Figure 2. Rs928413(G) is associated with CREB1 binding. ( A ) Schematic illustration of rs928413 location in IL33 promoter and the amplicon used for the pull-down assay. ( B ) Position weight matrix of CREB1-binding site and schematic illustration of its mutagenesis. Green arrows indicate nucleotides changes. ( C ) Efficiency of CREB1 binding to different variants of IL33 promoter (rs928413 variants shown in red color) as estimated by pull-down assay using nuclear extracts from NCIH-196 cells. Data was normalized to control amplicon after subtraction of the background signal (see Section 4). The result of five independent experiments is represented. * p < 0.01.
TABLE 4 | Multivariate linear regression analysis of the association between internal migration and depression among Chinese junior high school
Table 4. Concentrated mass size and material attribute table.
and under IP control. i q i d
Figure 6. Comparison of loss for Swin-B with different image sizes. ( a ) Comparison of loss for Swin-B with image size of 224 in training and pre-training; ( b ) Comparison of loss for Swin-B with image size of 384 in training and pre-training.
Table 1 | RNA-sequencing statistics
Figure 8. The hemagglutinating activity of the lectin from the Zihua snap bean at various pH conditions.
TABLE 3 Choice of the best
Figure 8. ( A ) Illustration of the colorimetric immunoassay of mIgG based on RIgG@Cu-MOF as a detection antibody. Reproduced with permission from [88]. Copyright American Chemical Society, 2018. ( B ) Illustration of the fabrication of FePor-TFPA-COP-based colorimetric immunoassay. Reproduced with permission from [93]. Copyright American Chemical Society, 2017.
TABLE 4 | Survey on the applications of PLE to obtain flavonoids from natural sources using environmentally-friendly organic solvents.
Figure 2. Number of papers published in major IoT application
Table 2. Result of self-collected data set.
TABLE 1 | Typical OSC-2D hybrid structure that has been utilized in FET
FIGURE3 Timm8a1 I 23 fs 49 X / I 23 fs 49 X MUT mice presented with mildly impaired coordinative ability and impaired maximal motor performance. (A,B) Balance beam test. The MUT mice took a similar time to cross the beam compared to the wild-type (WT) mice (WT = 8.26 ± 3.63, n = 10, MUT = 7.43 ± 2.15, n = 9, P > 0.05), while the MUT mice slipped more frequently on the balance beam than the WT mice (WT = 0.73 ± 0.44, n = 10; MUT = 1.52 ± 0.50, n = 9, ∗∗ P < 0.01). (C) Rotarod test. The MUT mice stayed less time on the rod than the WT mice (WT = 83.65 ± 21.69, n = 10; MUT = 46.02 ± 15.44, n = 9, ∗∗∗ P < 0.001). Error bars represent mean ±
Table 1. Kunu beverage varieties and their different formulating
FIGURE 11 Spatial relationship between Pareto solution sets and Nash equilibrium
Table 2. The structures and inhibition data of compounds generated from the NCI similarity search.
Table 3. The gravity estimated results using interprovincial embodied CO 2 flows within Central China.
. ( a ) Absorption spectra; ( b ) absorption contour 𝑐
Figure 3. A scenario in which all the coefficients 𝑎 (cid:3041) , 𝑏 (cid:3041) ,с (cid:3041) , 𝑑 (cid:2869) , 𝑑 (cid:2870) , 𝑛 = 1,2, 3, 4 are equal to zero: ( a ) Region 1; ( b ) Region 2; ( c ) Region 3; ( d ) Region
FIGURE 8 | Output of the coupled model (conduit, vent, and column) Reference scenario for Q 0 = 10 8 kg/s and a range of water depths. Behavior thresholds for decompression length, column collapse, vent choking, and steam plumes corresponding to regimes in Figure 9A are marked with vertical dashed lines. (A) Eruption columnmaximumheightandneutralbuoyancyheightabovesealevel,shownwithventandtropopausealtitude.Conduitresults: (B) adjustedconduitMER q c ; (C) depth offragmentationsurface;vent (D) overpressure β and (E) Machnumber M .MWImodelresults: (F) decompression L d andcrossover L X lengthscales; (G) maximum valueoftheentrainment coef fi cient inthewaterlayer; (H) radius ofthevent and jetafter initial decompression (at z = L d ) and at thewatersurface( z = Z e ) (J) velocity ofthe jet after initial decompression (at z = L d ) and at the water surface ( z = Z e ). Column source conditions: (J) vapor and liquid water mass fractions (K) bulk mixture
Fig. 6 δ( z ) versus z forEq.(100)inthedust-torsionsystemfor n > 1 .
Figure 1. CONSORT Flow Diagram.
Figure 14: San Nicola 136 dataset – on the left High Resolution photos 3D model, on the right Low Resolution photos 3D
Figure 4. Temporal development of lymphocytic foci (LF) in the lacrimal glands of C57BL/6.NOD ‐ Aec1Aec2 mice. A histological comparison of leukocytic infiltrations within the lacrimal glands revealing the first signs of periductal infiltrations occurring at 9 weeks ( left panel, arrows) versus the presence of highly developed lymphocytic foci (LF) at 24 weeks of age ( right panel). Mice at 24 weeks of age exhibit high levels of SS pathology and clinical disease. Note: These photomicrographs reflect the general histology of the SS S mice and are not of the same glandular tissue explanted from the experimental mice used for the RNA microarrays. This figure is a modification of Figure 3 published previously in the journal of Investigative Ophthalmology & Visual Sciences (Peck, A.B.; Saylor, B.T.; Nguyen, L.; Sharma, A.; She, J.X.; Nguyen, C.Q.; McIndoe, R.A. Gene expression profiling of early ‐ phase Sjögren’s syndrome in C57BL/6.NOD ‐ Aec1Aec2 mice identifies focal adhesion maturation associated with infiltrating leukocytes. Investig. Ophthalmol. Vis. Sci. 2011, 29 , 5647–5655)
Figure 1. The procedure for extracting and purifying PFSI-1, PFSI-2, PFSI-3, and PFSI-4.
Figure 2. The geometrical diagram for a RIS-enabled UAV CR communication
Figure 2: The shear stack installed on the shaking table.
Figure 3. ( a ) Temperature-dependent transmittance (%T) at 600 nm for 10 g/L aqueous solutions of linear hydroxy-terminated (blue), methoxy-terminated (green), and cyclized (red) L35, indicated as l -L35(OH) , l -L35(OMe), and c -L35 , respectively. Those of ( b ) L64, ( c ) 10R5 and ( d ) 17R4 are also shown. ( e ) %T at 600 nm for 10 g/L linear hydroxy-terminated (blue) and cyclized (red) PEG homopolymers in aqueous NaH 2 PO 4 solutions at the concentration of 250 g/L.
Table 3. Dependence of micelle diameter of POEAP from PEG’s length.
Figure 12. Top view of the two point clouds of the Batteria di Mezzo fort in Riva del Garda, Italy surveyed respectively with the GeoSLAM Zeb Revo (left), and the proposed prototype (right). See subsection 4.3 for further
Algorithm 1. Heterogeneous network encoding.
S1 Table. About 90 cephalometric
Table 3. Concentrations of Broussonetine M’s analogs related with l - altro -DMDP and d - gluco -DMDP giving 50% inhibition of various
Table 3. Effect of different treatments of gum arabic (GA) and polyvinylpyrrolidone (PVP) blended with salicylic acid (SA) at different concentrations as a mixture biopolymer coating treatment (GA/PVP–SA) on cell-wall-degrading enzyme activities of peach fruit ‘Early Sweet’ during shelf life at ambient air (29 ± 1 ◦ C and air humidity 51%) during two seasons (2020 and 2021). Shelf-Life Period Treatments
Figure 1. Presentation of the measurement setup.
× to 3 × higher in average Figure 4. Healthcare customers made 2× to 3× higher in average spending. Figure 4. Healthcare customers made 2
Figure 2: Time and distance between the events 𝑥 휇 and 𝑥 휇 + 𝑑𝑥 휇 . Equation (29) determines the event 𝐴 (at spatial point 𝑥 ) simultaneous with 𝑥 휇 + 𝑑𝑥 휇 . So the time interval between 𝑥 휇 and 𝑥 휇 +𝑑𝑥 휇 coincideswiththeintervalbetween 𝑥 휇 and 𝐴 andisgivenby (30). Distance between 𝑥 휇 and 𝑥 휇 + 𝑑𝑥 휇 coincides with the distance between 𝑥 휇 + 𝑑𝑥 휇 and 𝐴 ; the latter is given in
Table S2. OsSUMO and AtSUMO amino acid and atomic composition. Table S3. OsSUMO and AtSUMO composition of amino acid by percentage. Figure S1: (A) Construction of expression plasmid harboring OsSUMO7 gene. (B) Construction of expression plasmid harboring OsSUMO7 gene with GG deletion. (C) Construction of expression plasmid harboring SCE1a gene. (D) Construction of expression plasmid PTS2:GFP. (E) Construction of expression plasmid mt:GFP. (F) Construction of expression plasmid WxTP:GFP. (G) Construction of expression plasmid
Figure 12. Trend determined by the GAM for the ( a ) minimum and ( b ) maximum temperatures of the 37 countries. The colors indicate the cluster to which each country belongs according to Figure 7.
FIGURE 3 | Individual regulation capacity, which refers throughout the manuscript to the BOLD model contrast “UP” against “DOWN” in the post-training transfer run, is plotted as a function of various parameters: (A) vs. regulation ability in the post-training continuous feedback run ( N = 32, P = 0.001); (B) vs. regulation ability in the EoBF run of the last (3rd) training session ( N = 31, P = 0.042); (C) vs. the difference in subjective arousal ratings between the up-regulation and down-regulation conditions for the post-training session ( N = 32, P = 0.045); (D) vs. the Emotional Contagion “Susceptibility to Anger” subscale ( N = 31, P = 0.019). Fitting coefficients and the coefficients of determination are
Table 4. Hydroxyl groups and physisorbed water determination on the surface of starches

YOUR INSTRUCTIONS
All lines in the data above from the one with "TABLE 3 Choice of the best" through the one with "absorption contour 𝑐" must be repeated exactly, and no others.

EXERCISE ANSWER
TABLE 3 Choice of the best
Figure 8. ( A ) Illustration of the colorimetric immunoassay of mIgG based on RIgG@Cu-MOF as a detection antibody. Reproduced with permission from [88]. Copyright American Chemical Society, 2018. ( B ) Illustration of the fabrication of FePor-TFPA-COP-based colorimetric immunoassay. Reproduced with permission from [93]. Copyright American Chemical Society, 2017.
TABLE 4 | Survey on the applications of PLE to obtain flavonoids from natural sources using environmentally-friendly organic solvents.
Figure 2. Number of papers published in major IoT application
Table 2. Result of self-collected data set.
TABLE 1 | Typical OSC-2D hybrid structure that has been utilized in FET
FIGURE3 Timm8a1 I 23 fs 49 X / I 23 fs 49 X MUT mice presented with mildly impaired coordinative ability and impaired maximal motor performance. (A,B) Balance beam test. The MUT mice took a similar time to cross the beam compared to the wild-type (WT) mice (WT = 8.26 ± 3.63, n = 10, MUT = 7.43 ± 2.15, n = 9, P > 0.05), while the MUT mice slipped more frequently on the balance beam than the WT mice (WT = 0.73 ± 0.44, n = 10; MUT = 1.52 ± 0.50, n = 9, ∗∗ P < 0.01). (C) Rotarod test. The MUT mice stayed less time on the rod than the WT mice (WT = 83.65 ± 21.69, n = 10; MUT = 46.02 ± 15.44, n = 9, ∗∗∗ P < 0.001). Error bars represent mean ±
Table 1. Kunu beverage varieties and their different formulating
FIGURE 11 Spatial relationship between Pareto solution sets and Nash equilibrium
Table 2. The structures and inhibition data of compounds generated from the NCI similarity search.
Table 3. The gravity estimated results using interprovincial embodied CO 2 flows within Central China.
. ( a ) Absorption spectra; ( b ) absorption contour 𝑐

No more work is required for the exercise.